When the school year is over, it’s time to push back and do something for yourself. But that doesn’t necessarily mean you can’t think at all about prepping for the coming term. Just be good to yourself as you go about it. Learn a new skill, explore a new subject, take foreign language classes, enroll in a karate class — expand your horizons, and you will find a thousand ideas to help you bring new life to the classroom when you return in the fall. The truth is that every experience you have adds to the wellspring that you draw from as a teacher.

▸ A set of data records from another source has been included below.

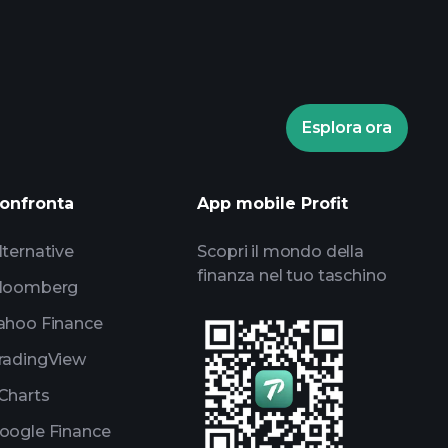
bróker recomendado
Esplora ora
torneos
informes diarios de mercado
onfronta
App mobile Profit
listas de seguimiento
portafolios de
lternative
Scopri il mondo della
finanza nel tuo taschino
loomberg
ahoo Finance
radingView
Charts
oogle Finance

Borrow from the classic author’s philosophy — that every experience holds the kernel of a story — and acknowledge that the activities you do this summer to refresh and restore mind, body and spirit will become the basis for the lessons you prepare as the next school year begins. Those experiences will also renew your enthusiasm even if you don’t specifically call upon foreign words or martial arts routines in the classroom.
Whether you travel — in reality or though the pages of books — whatever you do and whatever you learn can provide ideas to enhance your teaching in the fall. So, go ahead and indulge yourself. Jump into the water, so to speak, with both feet, and do something purely for yourself.
The Art of Storytelling
Actor/director Robert Redford was introduced as Colby College’s commencement speaker in 2015 as “someone who knows the power of artful storytelling.” His address has been cited as one of the best of the year, but the message is simple. He spoke about hope, but he also spoke about making a difference in the world by “retelling the story in a new way.”
That’s a message that resonates just as much with parents and teachers as with students. Think about it. By taking the time to rest, refresh and regroup this summer, you will have an abundance of new stories to tell in the fall, new experiences to share, new resources to draw from, and new lessons to teach. The lessons will be pertinent whether you tell of your struggles or of your achievements!
In Redford’s words:
“Be bold. Don’t fear failure. Take risks.”
He, of course, was talking to soon-to-be college graduates, but the lesson applies to everyone in every stage of life. Being effective at what you do stems from being interesting — and interested — as who you are. Use the summer to become all of that, and more.